[Start of section]

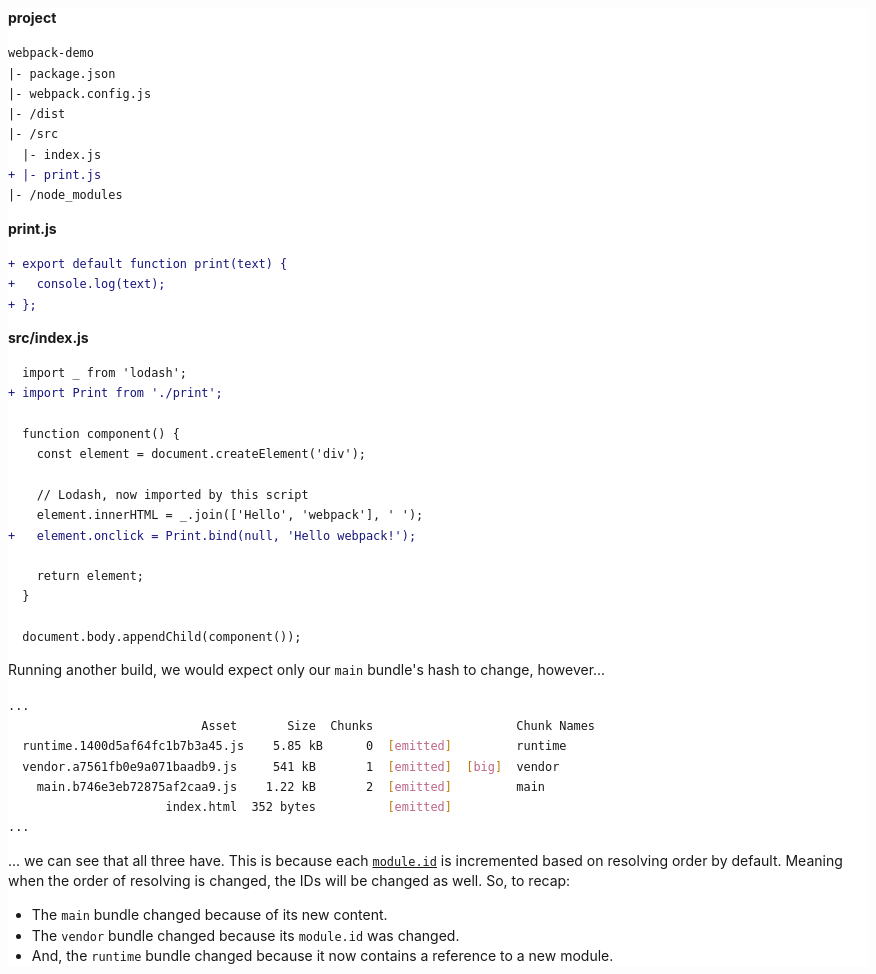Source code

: __project__

``` diff
webpack-demo
|- package.json
|- webpack.config.js
|- /dist
|- /src
  |- index.js
+ |- print.js
|- /node_modules
```

__print.js__

``` diff
+ export default function print(text) {
+   console.log(text);
+ };
```

__src/index.js__

``` diff
  import _ from 'lodash';
+ import Print from './print';

  function component() {
    const element = document.createElement('div');

    // Lodash, now imported by this script
    element.innerHTML = _.join(['Hello', 'webpack'], ' ');
+   element.onclick = Print.bind(null, 'Hello webpack!');

    return element;
  }

  document.body.appendChild(component());
```

Running another build, we would expect only our `main` bundle's hash to change, however...

``` bash
...
                           Asset       Size  Chunks                    Chunk Names
  runtime.1400d5af64fc1b7b3a45.js    5.85 kB      0  [emitted]         runtime
  vendor.a7561fb0e9a071baadb9.js     541 kB       1  [emitted]  [big]  vendor
    main.b746e3eb72875af2caa9.js    1.22 kB       2  [emitted]         main
                      index.html  352 bytes          [emitted]
...
```

... we can see that all three have. This is because each [`module.id`](/api/module-variables/#moduleid-commonjs) is incremented based on resolving order by default. Meaning when the order of resolving is changed, the IDs will be changed as well. So, to recap:

- The `main` bundle changed because of its new content.
- The `vendor` bundle changed because its `module.id` was changed.
- And, the `runtime` bundle changed because it now contains a reference to a new module.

[End of section]

EXERCISE REQUIREMENTS -
Where a line of the listing includes the word "element", it counts; say how many such lines there are and nothing more.

SOLUTION -
4